Jaiprakash Associates has a long history of financial overreach.  CARE, a domestic credit rating agency, as on December 30 and 31, 2016, rated Jayprakash Associates short and long-term rating as ‘D” (default).  The credit rating and the history of this company did not prevent IndusInd Bank from providing a bridge loan to clear some of the company’s creditor dues so as to facilitate the acquisition by UltraTech Cement.  To settle select creditors’ dues to permit the acquisition to be finalised, the existing consortium of bankers could have extended further funds or the banks could have financed ‘AAA’ rated and low-risk Ultratech Cement and it could have extended finance to Jayprakash Associates. As Jayprakash Associates was rated as default and had also defaulted on fixed deposits to the public what was the compulsion for IndusInd Bank to participate in such a transaction which finally resulted in the banking regulator to compel the bank to provide for it?

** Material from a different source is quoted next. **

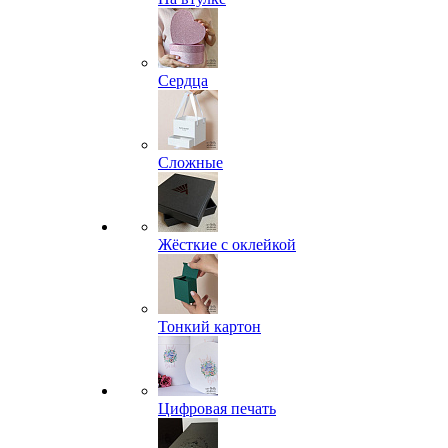
Сердца
Сложные
Жёсткие с оклейкой
Тонкий картон
Цифровая печать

New private sector banks have an insatiable appetite for fee income as the capital market gives a premium valuation to banks which report high fee income on the mistaken belief that fees have less risk. Senior bank officials’ remuneration, promotion and stock options are also determined by the quantum of fees generated by them. When banks finance high-risk transactions they do so by charging a premium interest rate, significant fees and demanding more collateral. However, in the case of a company like Jaiprakash Associates, it is unlikely that the company would have been able to provide any collateral to IndusInd Bank as its numerous existing bankers would have already secured all the company’s assets. Hence IndusInd Bank for this transaction would have in all likelihood charged huge fees and a higher interest rate to compensate for the lack of collateral.

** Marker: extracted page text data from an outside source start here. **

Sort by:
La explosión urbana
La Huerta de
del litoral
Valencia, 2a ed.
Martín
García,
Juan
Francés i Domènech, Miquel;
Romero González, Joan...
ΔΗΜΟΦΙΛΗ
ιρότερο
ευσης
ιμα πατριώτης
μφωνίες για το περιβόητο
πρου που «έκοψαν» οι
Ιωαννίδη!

For the last 7 years, IndusInd Bank has been aggressively growing its fees from corporate business and analysts and the stock market rewarded the bank with a premium valuation as it was considered low-risk. The Jaiprakash Associates transaction and the banking regulator compelling the bank to provide for it is an indicator that the bank may be taking on higher risk than is warranted for its superior valuation.


I, Hemindra Hazari, am a registered Research Analyst with the Securities and Exchange Board of India (Registration No. INH000000594) I have exposure to HDFC Bank & ICICI Bank equity securities referenced in this Insight. Views expressed in this Insight accurately reflect my personal opinion about the referenced securities and issuers and/or other subject matter as appropriate. This Insight does not contain and is not based on any non-public, material information. To the best of my knowledge, the views expressed in this Insight comply with Indian law as well as applicable law in the country from which it is posted. I have not been commissioned to write this Insight or hold any specific opinion on the securities referenced therein. This Insight is for informational purposes only and is not intended to provide financial, investment or other professional advice. It should not be construed as an offer to sell, a solicitation of an offer to buy, or a recommendation for any security.